Even in jeans and a leather jacket, Lee seems too delicate to wield a fish knife.
That makes him immediately stand out among the many sushi masters who tend to adopt a more macho image.
Lee has a similar disposition to food.
In a genre of cuisine noted for strict recipes and conservative traditions, where senior chefs serve as the culinary shoguns of the kitchen, Lee expanded his territory by adding a Western palate to his authentic Japanese dishes. His grilled geoduck clams mixed with apple slices and topped with vinegar sauce are just one example.
“The rules were very clear when our senior chefs taught us how to cook,” he says.
“They showed us a certain technique, and that was how it should be done. Just like Koreans say you must put tofu in kimchi stew, the rules for preparing Japanese food are very strict in many hotels in Korea.”
In 2004, Lee put the Ritz-Carlton behind him and joined Namu at W, a hotel noted for its edgy contemporary spirit.
Perhaps he wanted a change after the strict training and the rigid hierarchy of Seoul’s top-class hotels.
“I had serious delusions about being a chef,” Lee says with a smile.
“I actually thought that a senior chef of the house would quietly sit down with me over coffee and biscuits and discuss my food. I didn’t expect to end up smoking in the corner near the kitchen’s back door.”
One was an accident during his earlier days as an ambitious chef.
He cut his knee with a kitchen knife.

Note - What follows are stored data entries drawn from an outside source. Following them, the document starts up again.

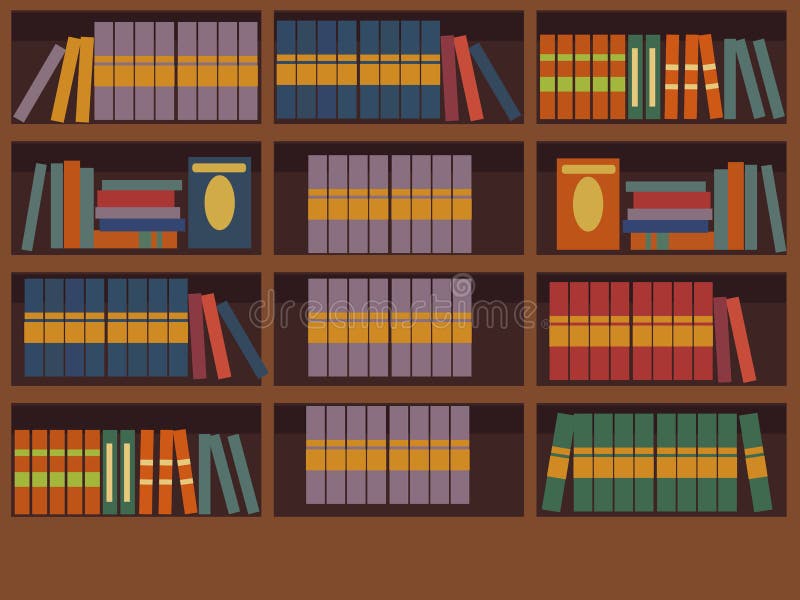
The height and width of the screenshot is (600, 800). In order to click on green books with yellow stripe in this screenshot , I will do `click(550, 501)`, `click(581, 500)`, `click(600, 496)`, `click(618, 496)`, `click(642, 500)`, `click(664, 500)`, `click(681, 500)`, `click(709, 501)`, `click(722, 501)`, `click(760, 501)`.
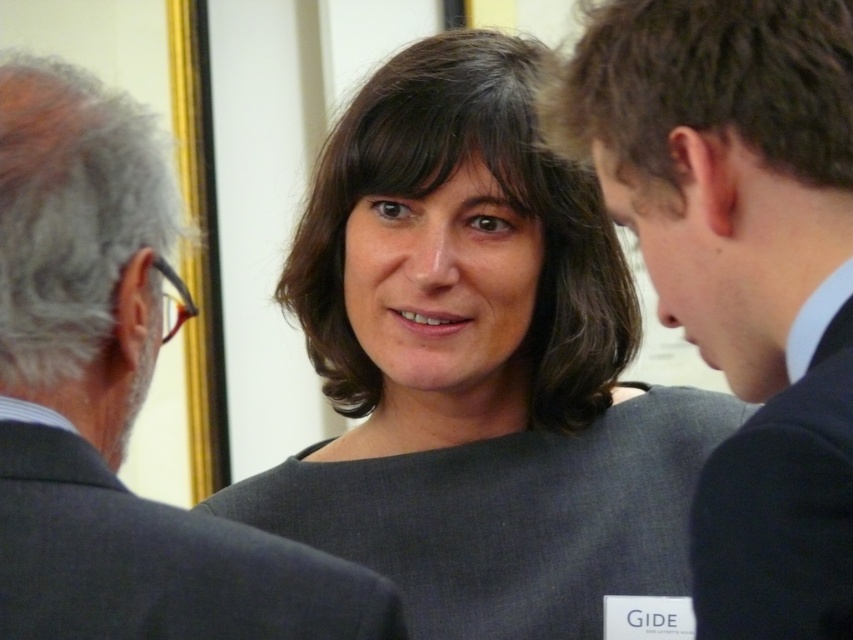
Question: Which object appears closest to the camera in this image?

Choices:
 (A) dark gray dress at center
 (B) dark gray wool suit at center
 (C) black smooth suit at right
 (D) black suit at center

Answer: (D)

Question: Estimate the real-world distances between objects in this image. Which object is closer to the dark gray dress at center?

Choices:
 (A) black suit at center
 (B) black smooth suit at right

Answer: (A)

Question: Can you confirm if dark gray dress at center is thinner than black smooth suit at right?

Choices:
 (A) no
 (B) yes

Answer: (A)

Question: Is the position of black suit at center more distant than that of dark gray suit at center?

Choices:
 (A) no
 (B) yes

Answer: (A)

Question: Does dark gray dress at center have a larger size compared to black suit at center?

Choices:
 (A) yes
 (B) no

Answer: (A)

Question: Which of the following is the farthest from the observer?

Choices:
 (A) dark gray wool suit at center
 (B) black suit at center
 (C) dark gray dress at center

Answer: (C)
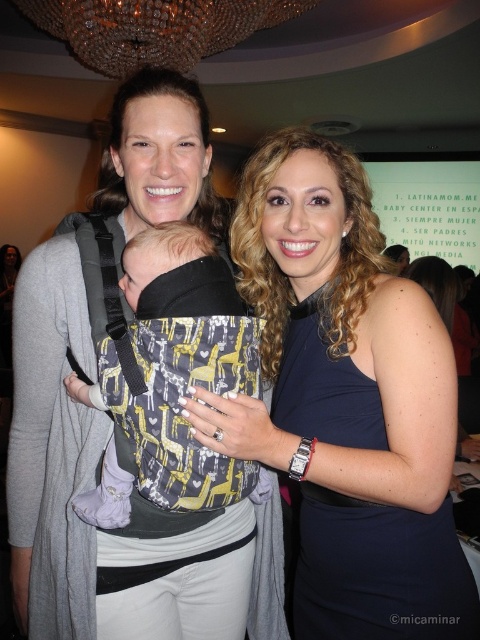
Can you confirm if matte black baby carrier at center is bigger than printed fabric baby carrier at center?

Yes, matte black baby carrier at center is bigger than printed fabric baby carrier at center.

Which is above, matte black baby carrier at center or printed fabric baby carrier at center?

printed fabric baby carrier at center

Which is behind, point (66, 536) or point (252, 385)?

Point (66, 536)

Identify the location of matte black baby carrier at center. The image size is (480, 640). (118, 493).

Who is more distant from viewer, (421,536) or (186,340)?

The point (421,536) is more distant.

What do you see at coordinates (347, 401) in the screenshot? I see `matte black dress at center` at bounding box center [347, 401].

At what (x,y) coordinates should I click in order to perform the action: click on matte black dress at center. Please return your answer as a coordinate pair (x, y). This screenshot has width=480, height=640. Looking at the image, I should click on (347, 401).

Is matte black dress at center positioned before matte black baby carrier at center?

That is True.

Is matte black dress at center thinner than matte black baby carrier at center?

→ Correct, matte black dress at center's width is less than matte black baby carrier at center's.

Does point (440, 376) lie behind point (140, 122)?

No, it is in front of (140, 122).

This screenshot has height=640, width=480. I want to click on matte black dress at center, so click(x=347, y=401).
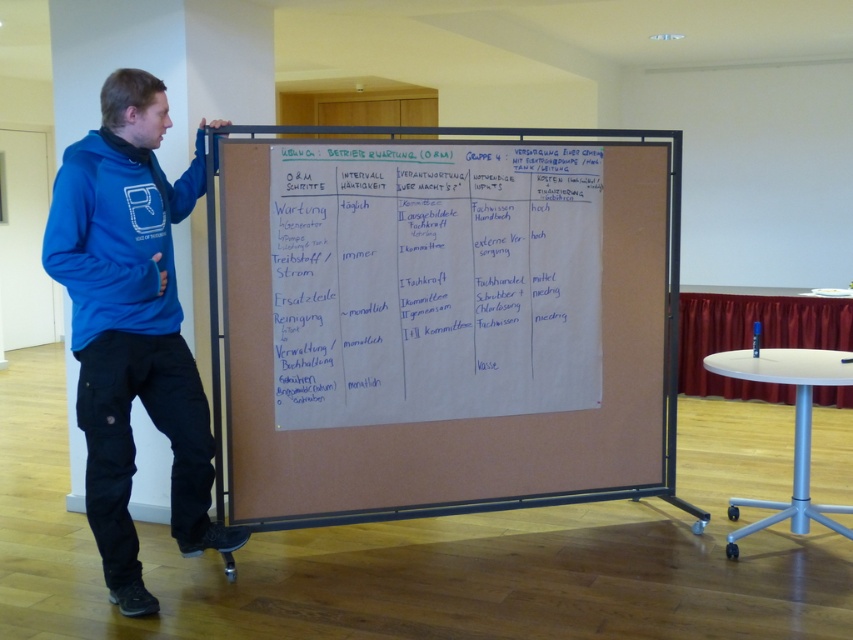
Who is taller, corkboard at center or blue cotton hoodie at left?

With more height is blue cotton hoodie at left.

Which of these two, corkboard at center or blue cotton hoodie at left, stands shorter?

corkboard at center is shorter.

Is point (560, 492) closer to viewer compared to point (138, 566)?

No, it is behind (138, 566).

At what (x,y) coordinates should I click in order to perform the action: click on corkboard at center. Please return your answer as a coordinate pair (x, y). This screenshot has width=853, height=640. Looking at the image, I should click on (444, 326).

Is corkboard at center to the right of blue fleece sweatshirt at left from the viewer's perspective?

Correct, you'll find corkboard at center to the right of blue fleece sweatshirt at left.

Is corkboard at center above blue fleece sweatshirt at left?

No.

Which is behind, point (498, 477) or point (137, 253)?

Point (498, 477)

Find the location of a particular element. corkboard at center is located at coordinates (444, 326).

Is point (109, 481) farther from camera compared to point (114, 209)?

That is True.

You are a GUI agent. You are given a task and a screenshot of the screen. Output one action in this format:
    pyautogui.click(x=<x>, y=<y>)
    Task: Click on the blue cotton hoodie at left
    
    Given the screenshot: What is the action you would take?
    pyautogui.click(x=132, y=324)

The image size is (853, 640). I want to click on blue cotton hoodie at left, so click(x=132, y=324).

Terrified that his seniors might find out, he wrapped his bleeding wound with a bandage and kept on working until the lunch hour.

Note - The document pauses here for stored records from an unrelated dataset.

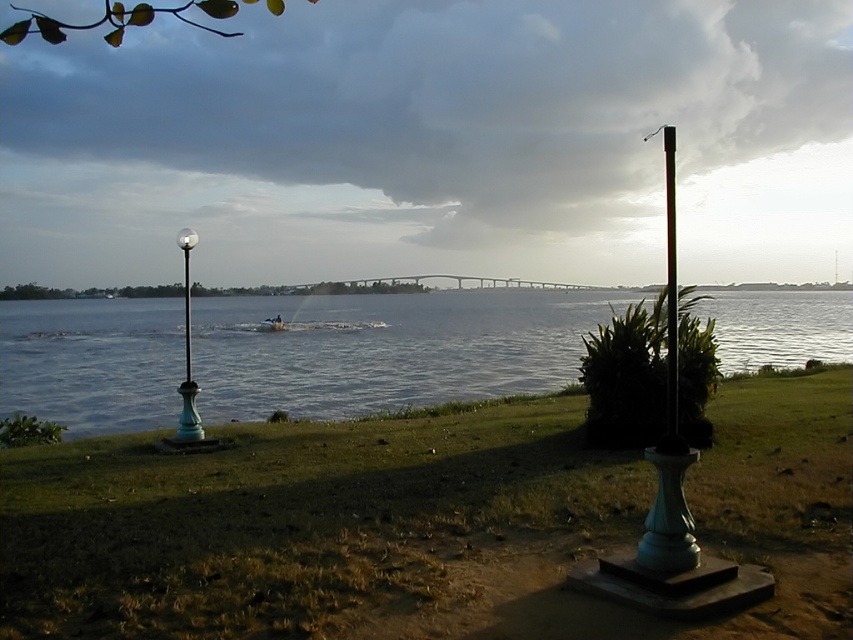
Is polished dark brown pole at right shorter than green glass lamp post at left?

In fact, polished dark brown pole at right may be taller than green glass lamp post at left.

What do you see at coordinates (669, 426) in the screenshot? This screenshot has height=640, width=853. I see `polished dark brown pole at right` at bounding box center [669, 426].

Where is `polished dark brown pole at right`? polished dark brown pole at right is located at coordinates (669, 426).

Is clear water at center below green glass lamp post at left?

Incorrect, clear water at center is not positioned below green glass lamp post at left.

From the picture: Can you confirm if clear water at center is shorter than green glass lamp post at left?

No, clear water at center is not shorter than green glass lamp post at left.

You are a GUI agent. You are given a task and a screenshot of the screen. Output one action in this format:
    pyautogui.click(x=<x>, y=<y>)
    Task: Click on the clear water at center
    
    Given the screenshot: What is the action you would take?
    pyautogui.click(x=389, y=349)

Based on the photo, which of these two, clear water at center or polished dark brown pole at right, stands shorter?

clear water at center

You are a GUI agent. You are given a task and a screenshot of the screen. Output one action in this format:
    pyautogui.click(x=<x>, y=<y>)
    Task: Click on the clear water at center
    The height and width of the screenshot is (640, 853).
    Given the screenshot: What is the action you would take?
    pyautogui.click(x=389, y=349)

The image size is (853, 640). Find the location of `clear water at center`. clear water at center is located at coordinates (389, 349).

This screenshot has height=640, width=853. I want to click on clear water at center, so click(389, 349).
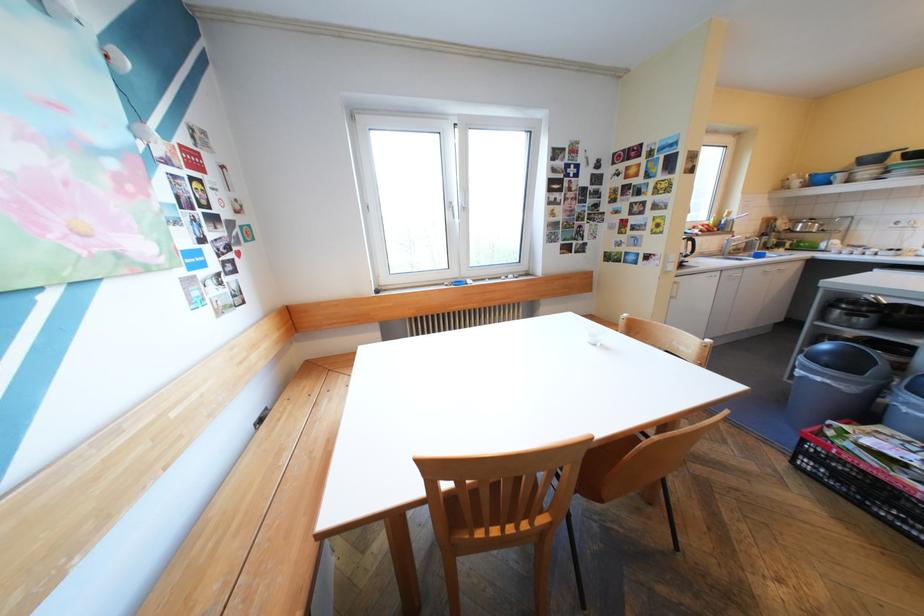
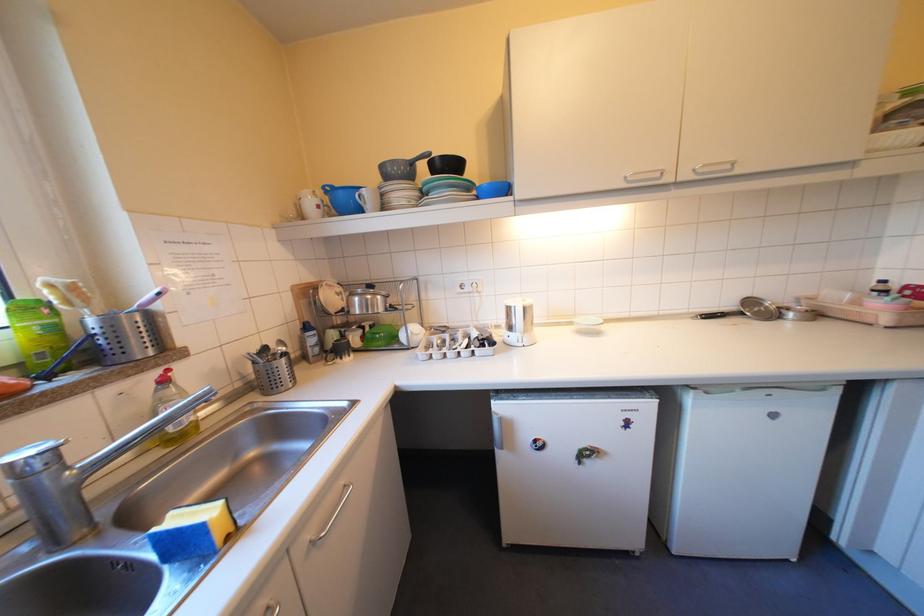
The point at (872, 158) is marked in the first image. Where is the corresponding point in the second image?

(395, 167)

“I think of that moment as a cardinal point in my career,” he says. “I really want to keep that same spirit alive in me during my career.” ’
The second pivotal moment came much later. During a trip to Japan he was in a restaurant when he found a steamed Japanese egg custard, called chawanmushi, that had eel in it.
After working as a hotel chef in Korea for ten years, this came as a revelation.
Lee was used to making the dish using the usual ingredients of shitake mushroom, ginkgo nut, bamboo shoots and fish cake.
“The eel made me realize that chefs can mix it up a little,” he says.
At Namu, Lee ventures outside classical cooking.
His specialties include tuna tataki, a chunk of tuna lightly pan-seared with spicy seasonings, served with salmon roe and cream asparagus, and dobimushi, a pine-mushroom soup baked in the oven then boiled in a kettle.
Basics, however, stay the same.
As we traipse through the market, Lee grabs a codfish by its gills and sniffs. He lays it back on the ice bed, and tests the texture of the flesh, prodding it with his finger.
“When you’re looking for freshness, go for bright eyes and check the gills,” he says. “But the safest way is to go for seasonal items. The whole point is to serve nature on your plate.”